Benchmarking Probabilistic Time Series Forecasting Models on Neural Activity
Lu, Ziyu, Li, Anna J., Ladd, Alexander E., Matveev, Pascha, Deole, Aditya, Shea-Brown, Eric, Kutz, J. Nathan, Steinmetz, Nicholas A.
Neural activity forecasting is central to understanding neural systems and enabling closed-loop control. While deep learning has recently advanced the state-of-the-art in the time series forecasting literature, its application to neural activity forecasting remains limited. To bridge this gap, we systematically evaluated eight probabilistic deep learning models, including two foundation models, that have demonstrated strong performance on general forecasting benchmarks.

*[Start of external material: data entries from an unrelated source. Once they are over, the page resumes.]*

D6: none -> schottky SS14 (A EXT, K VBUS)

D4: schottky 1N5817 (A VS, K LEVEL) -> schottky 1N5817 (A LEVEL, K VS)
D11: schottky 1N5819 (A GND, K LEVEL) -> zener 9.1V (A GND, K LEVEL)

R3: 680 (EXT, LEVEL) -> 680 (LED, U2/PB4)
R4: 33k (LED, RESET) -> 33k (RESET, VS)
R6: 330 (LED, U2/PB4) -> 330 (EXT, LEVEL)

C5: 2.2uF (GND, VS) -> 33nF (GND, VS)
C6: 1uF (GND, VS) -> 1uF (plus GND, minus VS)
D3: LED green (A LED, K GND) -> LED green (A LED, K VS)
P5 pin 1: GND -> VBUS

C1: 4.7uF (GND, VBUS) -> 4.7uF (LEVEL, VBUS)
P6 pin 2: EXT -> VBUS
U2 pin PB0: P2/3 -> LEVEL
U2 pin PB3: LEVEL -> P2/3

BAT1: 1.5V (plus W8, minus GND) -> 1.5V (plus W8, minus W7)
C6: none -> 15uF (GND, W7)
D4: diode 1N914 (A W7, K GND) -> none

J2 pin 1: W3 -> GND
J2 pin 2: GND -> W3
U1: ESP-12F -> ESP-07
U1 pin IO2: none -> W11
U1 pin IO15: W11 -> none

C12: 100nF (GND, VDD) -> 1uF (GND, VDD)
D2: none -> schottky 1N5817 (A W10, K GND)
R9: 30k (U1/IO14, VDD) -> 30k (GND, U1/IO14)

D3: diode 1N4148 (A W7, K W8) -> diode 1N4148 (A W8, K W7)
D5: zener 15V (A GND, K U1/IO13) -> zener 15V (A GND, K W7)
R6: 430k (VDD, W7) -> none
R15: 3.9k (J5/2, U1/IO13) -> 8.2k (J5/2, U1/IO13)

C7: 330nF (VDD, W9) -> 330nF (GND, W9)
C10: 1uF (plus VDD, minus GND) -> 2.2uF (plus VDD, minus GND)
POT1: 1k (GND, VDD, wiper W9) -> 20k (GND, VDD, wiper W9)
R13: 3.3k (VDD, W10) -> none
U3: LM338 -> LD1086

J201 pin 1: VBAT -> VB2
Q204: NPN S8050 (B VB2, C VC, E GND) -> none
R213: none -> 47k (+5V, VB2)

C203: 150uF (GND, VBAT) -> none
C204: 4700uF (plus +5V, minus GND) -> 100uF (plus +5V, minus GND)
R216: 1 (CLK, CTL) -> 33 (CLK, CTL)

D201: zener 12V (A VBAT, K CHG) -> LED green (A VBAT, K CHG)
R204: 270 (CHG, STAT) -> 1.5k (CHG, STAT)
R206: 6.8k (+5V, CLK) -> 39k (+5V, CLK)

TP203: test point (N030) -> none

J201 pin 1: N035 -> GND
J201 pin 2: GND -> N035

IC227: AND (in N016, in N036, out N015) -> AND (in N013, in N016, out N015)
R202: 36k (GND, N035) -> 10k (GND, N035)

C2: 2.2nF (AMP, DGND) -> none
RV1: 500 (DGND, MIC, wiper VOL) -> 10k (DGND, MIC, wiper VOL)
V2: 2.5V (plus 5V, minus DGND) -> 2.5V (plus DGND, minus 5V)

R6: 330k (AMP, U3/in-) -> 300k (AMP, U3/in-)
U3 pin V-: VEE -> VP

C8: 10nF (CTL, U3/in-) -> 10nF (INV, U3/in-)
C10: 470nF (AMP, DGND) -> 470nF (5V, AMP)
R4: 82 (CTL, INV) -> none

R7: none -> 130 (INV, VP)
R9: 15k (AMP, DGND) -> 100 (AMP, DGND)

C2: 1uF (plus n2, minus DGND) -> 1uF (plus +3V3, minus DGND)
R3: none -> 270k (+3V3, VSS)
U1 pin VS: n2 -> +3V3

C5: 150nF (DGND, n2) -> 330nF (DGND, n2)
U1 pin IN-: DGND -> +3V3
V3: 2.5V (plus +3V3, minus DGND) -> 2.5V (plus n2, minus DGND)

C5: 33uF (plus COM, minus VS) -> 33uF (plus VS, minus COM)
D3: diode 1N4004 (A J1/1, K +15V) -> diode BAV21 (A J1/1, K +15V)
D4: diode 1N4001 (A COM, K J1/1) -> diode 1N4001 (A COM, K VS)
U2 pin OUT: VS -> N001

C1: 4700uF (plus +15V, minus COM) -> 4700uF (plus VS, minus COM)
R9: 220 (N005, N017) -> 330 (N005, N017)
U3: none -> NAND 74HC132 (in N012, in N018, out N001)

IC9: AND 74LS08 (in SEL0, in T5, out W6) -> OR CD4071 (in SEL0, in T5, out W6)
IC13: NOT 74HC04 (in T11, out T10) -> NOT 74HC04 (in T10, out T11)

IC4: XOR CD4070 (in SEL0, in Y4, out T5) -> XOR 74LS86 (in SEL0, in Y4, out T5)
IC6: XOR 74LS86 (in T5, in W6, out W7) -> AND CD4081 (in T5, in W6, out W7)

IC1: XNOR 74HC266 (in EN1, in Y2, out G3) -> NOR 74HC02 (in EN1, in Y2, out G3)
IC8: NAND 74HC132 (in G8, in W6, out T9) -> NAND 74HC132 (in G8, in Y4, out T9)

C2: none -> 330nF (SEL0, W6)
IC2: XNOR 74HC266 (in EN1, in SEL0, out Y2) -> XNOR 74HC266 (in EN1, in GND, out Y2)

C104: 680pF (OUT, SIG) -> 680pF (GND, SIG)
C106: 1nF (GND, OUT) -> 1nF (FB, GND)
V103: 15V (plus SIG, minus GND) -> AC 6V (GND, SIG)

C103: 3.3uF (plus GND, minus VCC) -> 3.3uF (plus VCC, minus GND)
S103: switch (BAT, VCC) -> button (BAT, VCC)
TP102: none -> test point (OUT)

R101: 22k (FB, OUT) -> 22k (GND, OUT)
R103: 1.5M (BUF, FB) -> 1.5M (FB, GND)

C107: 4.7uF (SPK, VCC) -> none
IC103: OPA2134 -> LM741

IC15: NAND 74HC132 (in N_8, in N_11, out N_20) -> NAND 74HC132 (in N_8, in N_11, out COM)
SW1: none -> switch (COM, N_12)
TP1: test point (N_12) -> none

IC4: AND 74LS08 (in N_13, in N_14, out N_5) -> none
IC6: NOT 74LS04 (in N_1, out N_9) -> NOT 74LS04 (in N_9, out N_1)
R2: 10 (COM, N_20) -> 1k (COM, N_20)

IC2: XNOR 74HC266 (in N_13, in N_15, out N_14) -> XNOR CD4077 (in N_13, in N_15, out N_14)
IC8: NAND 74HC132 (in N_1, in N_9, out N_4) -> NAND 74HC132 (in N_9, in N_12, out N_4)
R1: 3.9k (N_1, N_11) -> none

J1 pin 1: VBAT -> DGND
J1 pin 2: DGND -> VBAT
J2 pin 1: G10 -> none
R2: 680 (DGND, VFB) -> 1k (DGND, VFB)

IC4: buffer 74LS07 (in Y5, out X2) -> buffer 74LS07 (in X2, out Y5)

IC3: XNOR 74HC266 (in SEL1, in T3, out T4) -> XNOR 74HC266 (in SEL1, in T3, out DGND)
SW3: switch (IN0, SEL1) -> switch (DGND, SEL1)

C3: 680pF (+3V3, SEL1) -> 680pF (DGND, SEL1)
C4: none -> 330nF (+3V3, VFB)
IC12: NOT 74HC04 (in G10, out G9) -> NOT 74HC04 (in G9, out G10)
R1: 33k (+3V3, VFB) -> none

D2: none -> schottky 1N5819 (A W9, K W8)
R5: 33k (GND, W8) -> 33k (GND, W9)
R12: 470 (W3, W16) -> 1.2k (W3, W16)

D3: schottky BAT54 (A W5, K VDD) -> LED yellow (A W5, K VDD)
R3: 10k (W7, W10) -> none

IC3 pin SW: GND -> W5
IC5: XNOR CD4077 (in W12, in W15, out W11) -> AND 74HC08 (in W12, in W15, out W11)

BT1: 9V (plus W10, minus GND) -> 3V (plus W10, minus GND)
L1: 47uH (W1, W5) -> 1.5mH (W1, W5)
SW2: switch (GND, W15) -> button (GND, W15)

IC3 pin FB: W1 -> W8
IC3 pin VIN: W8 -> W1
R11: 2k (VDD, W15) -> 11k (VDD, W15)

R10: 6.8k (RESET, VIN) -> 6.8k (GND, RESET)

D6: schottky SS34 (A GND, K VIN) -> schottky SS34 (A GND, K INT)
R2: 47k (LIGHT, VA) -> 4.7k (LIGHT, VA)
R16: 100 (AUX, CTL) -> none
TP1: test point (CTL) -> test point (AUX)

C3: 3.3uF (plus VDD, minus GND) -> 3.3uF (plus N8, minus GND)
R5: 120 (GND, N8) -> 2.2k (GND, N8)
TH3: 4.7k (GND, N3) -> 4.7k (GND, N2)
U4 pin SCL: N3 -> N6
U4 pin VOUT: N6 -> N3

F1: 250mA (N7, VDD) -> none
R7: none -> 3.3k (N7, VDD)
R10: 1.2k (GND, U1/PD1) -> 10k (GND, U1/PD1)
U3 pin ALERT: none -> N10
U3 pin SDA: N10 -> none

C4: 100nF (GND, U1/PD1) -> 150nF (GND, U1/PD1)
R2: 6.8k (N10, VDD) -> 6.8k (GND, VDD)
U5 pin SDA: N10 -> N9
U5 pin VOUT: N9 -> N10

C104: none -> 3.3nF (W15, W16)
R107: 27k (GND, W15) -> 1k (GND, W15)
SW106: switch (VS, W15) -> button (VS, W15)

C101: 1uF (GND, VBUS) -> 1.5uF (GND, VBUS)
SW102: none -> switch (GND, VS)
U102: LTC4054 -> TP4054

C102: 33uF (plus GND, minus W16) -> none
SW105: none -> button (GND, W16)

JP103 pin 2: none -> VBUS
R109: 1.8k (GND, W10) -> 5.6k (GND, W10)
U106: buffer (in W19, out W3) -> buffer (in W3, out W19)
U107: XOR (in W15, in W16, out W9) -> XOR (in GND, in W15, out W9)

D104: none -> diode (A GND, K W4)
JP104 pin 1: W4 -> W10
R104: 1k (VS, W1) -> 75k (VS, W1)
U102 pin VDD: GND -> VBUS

We compared them against four classical statistical models and two baseline methods on spontaneous neural activity recorded from mouse cortex via widefield imaging. Across prediction horizons, several deep learning models consistently outperformed classical approaches, with the best model producing informative forecasts up to 1.5 seconds into the future. Our findings point toward future control applications and open new avenues for probing the intrinsic temporal structure of neural activity.